> [WORK INSTRUCTIONS]: Please give the count of lines below that include "Becky" and leave out everything else.

+ + +

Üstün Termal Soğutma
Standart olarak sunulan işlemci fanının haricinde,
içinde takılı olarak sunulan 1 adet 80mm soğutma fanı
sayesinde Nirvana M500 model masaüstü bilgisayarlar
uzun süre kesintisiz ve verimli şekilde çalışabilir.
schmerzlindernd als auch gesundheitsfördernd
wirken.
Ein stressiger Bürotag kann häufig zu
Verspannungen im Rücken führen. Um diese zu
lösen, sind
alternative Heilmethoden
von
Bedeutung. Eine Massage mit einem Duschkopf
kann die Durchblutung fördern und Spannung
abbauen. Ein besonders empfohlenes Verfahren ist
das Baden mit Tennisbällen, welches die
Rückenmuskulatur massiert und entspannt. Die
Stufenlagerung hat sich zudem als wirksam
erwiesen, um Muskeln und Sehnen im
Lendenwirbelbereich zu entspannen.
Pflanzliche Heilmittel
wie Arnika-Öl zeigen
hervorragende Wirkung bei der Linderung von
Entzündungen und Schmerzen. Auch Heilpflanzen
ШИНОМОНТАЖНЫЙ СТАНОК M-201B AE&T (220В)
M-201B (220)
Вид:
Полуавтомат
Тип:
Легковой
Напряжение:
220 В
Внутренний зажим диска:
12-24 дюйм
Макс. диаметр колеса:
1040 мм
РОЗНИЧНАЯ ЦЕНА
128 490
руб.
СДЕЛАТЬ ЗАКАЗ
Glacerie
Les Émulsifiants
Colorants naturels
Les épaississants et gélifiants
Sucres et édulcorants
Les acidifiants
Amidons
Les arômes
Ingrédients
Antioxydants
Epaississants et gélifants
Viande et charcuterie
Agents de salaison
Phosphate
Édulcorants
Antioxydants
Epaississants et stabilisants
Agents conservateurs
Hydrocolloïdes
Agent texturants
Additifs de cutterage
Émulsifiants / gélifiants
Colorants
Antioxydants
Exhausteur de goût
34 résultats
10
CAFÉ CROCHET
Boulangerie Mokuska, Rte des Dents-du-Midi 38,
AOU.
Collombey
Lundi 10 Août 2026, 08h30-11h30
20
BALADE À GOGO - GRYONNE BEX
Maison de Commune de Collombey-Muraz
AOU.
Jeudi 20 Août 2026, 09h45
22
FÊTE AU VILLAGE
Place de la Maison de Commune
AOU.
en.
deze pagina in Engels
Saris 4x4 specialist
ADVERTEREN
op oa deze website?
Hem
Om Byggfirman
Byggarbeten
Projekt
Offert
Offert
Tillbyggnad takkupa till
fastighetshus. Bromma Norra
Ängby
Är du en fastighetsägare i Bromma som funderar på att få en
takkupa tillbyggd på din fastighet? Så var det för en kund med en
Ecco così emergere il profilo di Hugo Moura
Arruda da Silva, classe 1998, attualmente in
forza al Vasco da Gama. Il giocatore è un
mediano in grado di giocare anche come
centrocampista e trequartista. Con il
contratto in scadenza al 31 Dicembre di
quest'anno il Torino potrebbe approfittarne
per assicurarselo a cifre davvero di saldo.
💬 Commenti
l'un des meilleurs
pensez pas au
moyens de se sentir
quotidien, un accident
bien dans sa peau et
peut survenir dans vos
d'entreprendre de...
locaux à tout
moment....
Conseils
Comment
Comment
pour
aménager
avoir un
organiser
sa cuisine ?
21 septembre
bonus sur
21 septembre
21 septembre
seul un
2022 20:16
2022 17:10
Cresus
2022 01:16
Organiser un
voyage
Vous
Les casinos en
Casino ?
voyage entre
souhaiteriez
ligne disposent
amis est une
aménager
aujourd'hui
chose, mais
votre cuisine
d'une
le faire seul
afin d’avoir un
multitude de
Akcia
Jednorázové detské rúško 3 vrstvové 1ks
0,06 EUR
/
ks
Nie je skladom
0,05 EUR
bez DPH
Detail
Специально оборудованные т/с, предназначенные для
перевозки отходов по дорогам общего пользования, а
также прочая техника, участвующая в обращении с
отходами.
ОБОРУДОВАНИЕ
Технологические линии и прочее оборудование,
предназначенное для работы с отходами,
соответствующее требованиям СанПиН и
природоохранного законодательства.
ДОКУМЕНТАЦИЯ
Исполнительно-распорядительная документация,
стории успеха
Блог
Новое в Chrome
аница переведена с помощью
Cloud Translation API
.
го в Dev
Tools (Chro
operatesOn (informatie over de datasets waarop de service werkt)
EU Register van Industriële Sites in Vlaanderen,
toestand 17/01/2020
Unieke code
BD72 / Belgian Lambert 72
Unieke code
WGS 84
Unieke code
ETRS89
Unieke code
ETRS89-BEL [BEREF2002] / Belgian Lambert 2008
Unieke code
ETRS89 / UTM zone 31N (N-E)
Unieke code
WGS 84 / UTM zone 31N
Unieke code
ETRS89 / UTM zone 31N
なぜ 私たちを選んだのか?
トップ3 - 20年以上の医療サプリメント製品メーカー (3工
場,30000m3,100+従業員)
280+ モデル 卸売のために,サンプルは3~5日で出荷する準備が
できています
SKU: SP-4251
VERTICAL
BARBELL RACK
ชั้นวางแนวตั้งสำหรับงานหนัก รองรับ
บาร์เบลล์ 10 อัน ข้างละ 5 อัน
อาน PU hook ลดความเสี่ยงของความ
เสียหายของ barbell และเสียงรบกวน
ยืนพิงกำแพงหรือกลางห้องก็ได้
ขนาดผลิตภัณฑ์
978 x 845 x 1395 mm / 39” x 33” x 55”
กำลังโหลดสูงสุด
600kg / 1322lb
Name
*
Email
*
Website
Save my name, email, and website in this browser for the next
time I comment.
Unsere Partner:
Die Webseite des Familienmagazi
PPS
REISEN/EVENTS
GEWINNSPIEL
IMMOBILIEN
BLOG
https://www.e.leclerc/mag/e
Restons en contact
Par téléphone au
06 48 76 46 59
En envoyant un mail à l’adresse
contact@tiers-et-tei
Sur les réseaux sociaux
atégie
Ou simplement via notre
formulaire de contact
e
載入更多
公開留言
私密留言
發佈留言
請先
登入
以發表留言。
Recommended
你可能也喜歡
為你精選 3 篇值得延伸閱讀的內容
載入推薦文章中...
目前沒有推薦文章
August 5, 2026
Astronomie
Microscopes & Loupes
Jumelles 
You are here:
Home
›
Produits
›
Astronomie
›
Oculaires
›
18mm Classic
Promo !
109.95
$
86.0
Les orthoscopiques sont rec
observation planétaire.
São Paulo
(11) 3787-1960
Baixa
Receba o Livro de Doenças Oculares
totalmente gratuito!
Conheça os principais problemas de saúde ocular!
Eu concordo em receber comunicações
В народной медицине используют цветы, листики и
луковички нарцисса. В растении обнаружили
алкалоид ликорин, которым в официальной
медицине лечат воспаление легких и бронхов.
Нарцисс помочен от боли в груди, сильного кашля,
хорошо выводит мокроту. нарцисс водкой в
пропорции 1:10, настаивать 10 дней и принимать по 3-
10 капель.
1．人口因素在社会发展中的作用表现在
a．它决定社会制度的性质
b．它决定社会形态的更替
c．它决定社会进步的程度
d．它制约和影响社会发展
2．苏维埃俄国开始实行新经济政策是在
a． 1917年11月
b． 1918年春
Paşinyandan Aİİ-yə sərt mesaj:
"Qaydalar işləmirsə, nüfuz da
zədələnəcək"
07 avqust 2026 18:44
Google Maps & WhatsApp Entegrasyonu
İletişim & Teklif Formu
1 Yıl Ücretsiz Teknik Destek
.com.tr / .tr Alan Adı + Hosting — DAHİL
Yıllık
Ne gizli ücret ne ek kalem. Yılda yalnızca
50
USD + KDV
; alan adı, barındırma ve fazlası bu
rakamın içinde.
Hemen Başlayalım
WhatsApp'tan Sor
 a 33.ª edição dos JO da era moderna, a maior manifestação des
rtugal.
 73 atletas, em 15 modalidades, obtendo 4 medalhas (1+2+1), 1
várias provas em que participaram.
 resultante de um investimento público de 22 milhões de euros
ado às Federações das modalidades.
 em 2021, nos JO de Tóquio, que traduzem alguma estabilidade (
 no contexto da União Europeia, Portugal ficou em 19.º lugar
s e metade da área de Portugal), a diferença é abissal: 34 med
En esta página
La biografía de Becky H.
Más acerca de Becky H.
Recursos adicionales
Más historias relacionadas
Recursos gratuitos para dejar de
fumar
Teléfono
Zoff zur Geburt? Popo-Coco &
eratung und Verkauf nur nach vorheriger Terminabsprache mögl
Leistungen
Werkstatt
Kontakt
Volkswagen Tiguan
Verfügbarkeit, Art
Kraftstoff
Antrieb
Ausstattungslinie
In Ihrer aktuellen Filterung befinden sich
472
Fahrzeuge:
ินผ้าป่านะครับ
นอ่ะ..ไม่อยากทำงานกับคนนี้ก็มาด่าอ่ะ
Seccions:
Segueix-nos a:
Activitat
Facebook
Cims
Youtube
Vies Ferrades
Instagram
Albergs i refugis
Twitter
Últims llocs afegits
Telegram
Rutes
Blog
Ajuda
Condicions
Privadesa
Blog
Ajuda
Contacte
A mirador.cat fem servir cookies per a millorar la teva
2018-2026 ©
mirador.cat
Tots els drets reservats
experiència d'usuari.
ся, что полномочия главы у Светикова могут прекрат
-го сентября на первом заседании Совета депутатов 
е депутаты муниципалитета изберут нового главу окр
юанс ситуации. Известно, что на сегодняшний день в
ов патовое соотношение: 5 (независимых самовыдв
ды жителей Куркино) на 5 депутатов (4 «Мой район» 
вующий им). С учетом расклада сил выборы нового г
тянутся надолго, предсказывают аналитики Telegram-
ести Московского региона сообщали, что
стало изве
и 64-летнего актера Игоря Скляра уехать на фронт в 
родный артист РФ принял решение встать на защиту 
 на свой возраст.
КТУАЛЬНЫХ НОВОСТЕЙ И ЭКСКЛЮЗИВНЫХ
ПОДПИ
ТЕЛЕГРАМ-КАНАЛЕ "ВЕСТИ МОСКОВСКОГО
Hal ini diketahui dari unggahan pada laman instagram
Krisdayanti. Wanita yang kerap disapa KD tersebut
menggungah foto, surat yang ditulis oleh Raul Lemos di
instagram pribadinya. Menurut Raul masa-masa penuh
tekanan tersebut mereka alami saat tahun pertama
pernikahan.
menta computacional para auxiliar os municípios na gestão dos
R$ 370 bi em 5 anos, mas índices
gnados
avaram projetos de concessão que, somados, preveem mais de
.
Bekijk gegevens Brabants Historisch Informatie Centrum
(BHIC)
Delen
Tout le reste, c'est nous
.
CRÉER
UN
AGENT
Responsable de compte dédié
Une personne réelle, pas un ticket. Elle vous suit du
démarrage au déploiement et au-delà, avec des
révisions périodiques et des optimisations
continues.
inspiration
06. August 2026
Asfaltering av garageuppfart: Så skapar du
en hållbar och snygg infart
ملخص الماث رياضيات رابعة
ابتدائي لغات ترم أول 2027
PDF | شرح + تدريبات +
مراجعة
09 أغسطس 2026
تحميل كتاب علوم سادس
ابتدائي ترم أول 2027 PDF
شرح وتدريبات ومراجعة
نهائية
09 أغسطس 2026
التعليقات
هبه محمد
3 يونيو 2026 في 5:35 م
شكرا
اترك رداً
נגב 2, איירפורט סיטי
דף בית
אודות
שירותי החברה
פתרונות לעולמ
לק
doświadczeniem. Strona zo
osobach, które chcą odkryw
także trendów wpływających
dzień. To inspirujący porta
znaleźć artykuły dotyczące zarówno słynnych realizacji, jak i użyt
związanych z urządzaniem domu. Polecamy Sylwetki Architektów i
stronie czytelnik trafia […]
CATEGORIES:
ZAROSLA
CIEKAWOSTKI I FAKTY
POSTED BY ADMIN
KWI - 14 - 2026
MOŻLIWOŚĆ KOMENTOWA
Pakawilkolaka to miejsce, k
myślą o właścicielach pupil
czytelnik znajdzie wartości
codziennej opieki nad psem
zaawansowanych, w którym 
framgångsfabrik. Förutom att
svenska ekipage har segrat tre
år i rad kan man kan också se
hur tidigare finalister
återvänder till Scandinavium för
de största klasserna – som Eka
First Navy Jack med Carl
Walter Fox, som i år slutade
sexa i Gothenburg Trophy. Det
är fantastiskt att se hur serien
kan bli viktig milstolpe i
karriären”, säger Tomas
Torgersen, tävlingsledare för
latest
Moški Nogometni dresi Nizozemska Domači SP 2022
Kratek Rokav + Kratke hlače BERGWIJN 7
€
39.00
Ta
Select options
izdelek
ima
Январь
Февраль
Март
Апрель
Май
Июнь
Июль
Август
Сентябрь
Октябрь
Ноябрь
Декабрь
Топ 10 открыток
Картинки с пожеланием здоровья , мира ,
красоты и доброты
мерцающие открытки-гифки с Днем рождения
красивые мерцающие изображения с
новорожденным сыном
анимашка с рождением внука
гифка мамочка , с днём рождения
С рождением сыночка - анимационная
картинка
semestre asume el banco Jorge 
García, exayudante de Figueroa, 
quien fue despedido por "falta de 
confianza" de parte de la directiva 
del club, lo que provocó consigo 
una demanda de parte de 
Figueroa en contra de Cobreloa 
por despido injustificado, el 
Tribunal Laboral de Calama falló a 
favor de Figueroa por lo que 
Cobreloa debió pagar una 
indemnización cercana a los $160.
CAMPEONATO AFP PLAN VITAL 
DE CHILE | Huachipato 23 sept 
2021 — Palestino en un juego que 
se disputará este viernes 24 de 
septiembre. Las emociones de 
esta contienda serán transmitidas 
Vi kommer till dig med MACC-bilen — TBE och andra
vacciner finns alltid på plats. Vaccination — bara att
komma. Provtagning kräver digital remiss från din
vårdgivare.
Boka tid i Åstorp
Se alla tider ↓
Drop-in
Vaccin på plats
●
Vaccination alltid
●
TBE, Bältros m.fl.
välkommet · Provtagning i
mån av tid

+ + +

> [OUTPUT FOR THIS EXERCISE]: 2